Society in distress : the psychiatric production of depression in contemporary Japan

by Junko Kitanaka




Institution: McGill University
Department: Department of Anthropology.
Degree: PhD
Year: 2006
Keywords: Depression, Mental  – Japan  – History.; Depressed persons  – Japan.; Job stress  – Japan.
Record ID: 1775715
Full text PDF: http://digitool.library.mcgill.ca/thesisfile100638.pdf


Abstract

This dissertation examines the rising medicalization of depression in Japan and asks how it has become possible that Japanese, who reportedly barely suffered from depression until recently, are now increasingly becoming "depressed." Drawing upon two years of fieldwork in psychiatric institutions in the Tokyo environs, I examine this change from three different angles – historical, clinical, and socio-legal. First, my historical analysis questions the assumption held by Japanese psychiatrists that depression did not exist in premodern Japan; I show that traditional Japanese medicine did indeed have a notion of depression (called utsusho), conceived as an illness of emotions in which psychological suffering was seen as intimately connected to both physiological and social distress. Though the premodern notion of depression was effectively obscured by the 19th-century adoption of German neuropsychiatry that located depression in individual brains, the current medicalization of depression is nevertheless deeply informed by an indigenous psychiatric theory emphasizing that depression is in part socially produced.
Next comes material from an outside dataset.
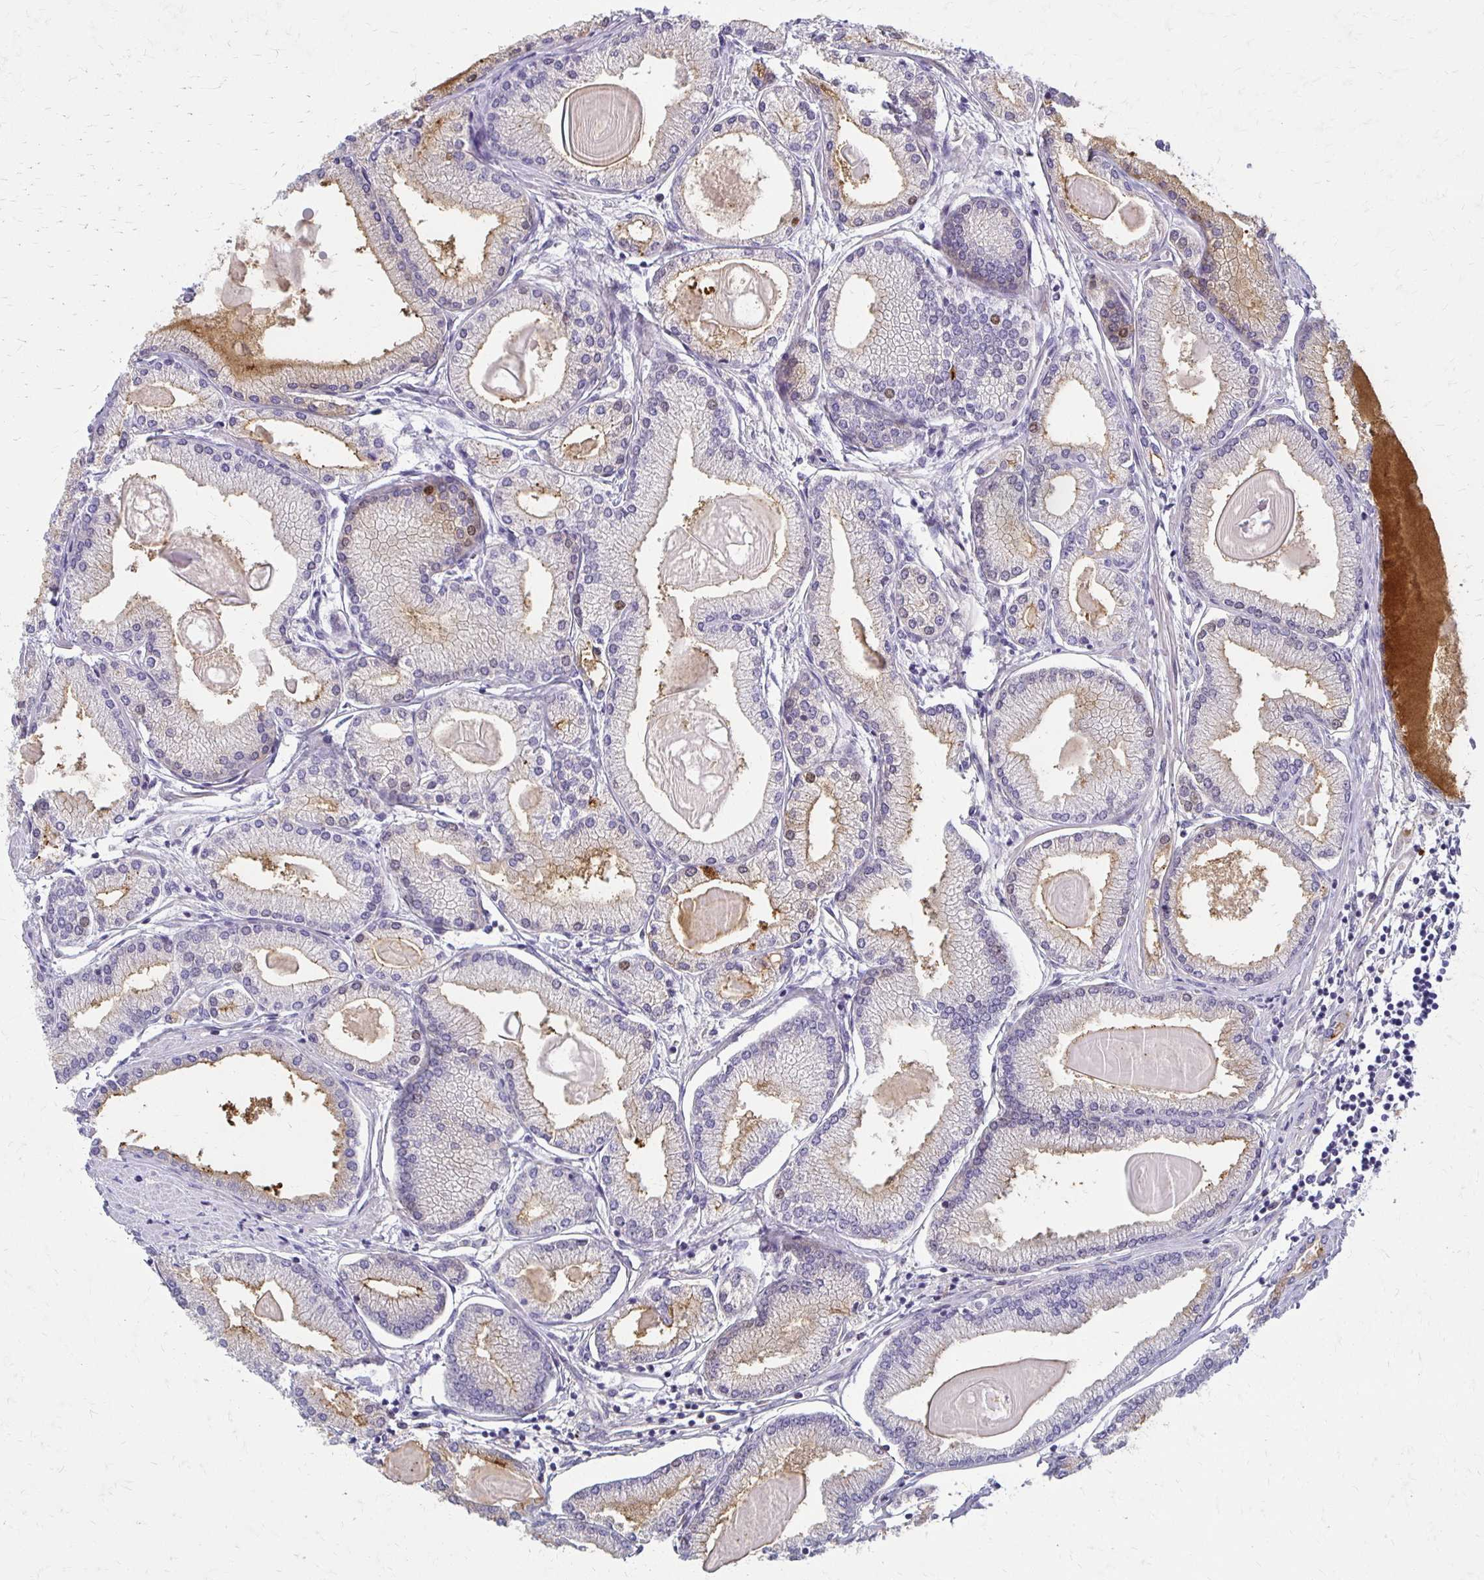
{"staining": {"intensity": "weak", "quantity": "<25%", "location": "cytoplasmic/membranous"}, "tissue": "prostate cancer", "cell_type": "Tumor cells", "image_type": "cancer", "snomed": [{"axis": "morphology", "description": "Adenocarcinoma, High grade"}, {"axis": "topography", "description": "Prostate"}], "caption": "Protein analysis of adenocarcinoma (high-grade) (prostate) demonstrates no significant staining in tumor cells.", "gene": "BBS12", "patient": {"sex": "male", "age": 68}}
Second, I examine how Japanese psychiatrists use this local language of depression in clinical practice in attempting to persuade patients that they are victims of both biological and social forces lying beyond their control. The lack of any psychiatric model of agency concerning depression, however, leads some patients – especially suicidal patients – to question psychiatry's jurisdiction over the meaning of their distress. Third, I analyze how the psychiatric language of depression has been adopted in legal discourse surrounding "overwork suicide," where corporations and the government have been found liable for workers' deaths on the grounds that excessive work stress can drive workers to depression and suicide. Furthermore, the psychiatric language is curiously limited in the sense that, in contrast to the West, in Japan it is men rather than women who have been represented as typical victims of depression. By examining patients' narratives, I demonstrate how psychiatry constructs a gendered discourse of depression, closely tied to local politics about whose distress is recognized as legitimate social suffering. The medicalization of depression in Japan thus suggests not a hegemonic, global standardization, but the emergence of psychiatry as a politically potent – though limited – force for social transformation.